Szanuje Twoje zdanie, widocznie film ci sie nie podobał i już. Koniec kropka. Ja wyszłam z kina zachwycona.
A, i zgadzam się, że The Virgin Queen jest dobrym filmem, aczkolwiek druga część (The golden age) mnie rozczarowała (mimo krajobrazów i scen batalistycznych - jeżeli 5 minut bitwy morskiej można tak nazwać).

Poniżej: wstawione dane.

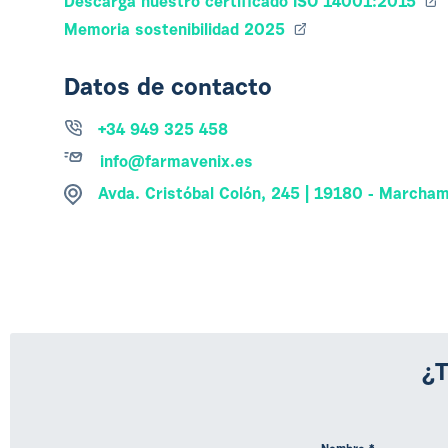
Descarga nuestro certificado ISO 14001:2015
Memoria sostenibilidad 2025
Datos de contacto
+34 949 325 458
info@farmavenix.es
Avda. Cristóbal Colón, 245 | 19180 - Marchama
¿T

Ale nie będę tu się rozwodzić na temat innych filmów.
Też interesuję się historią Anglii (widzę, że też mieszkasz w Wielkiej Brytanii), ale niektórzy po prostu nie uważają jej za prostą ani ciekawą.
Poza tym moje odczucia co do tego fragmentu są subiektywne, bo uwielbiam okres panowania Henryka VIII xD
Pozdrawiam serdecznie,
monique

P.S.A mi tam plecy Johansson średnio się podobają ^^

ocenił(a) film na 7
monique_2

Film bardzo mi sie podobal poza jednym wyjatkiem.Mianowicie wcale nie pokazali zadnego uczucia pomiedzy królem i Anna.Sadzilam,ze pokaza jakies sceny z ich najlepszego okresu,a tymczasem pokazali tylko gwalt i zaraz po nim poród Anny i jej upadek.To podobno bylo z poczatku bardzo szczesliwe malzenstwo, wiec czemu tego nie pokazano?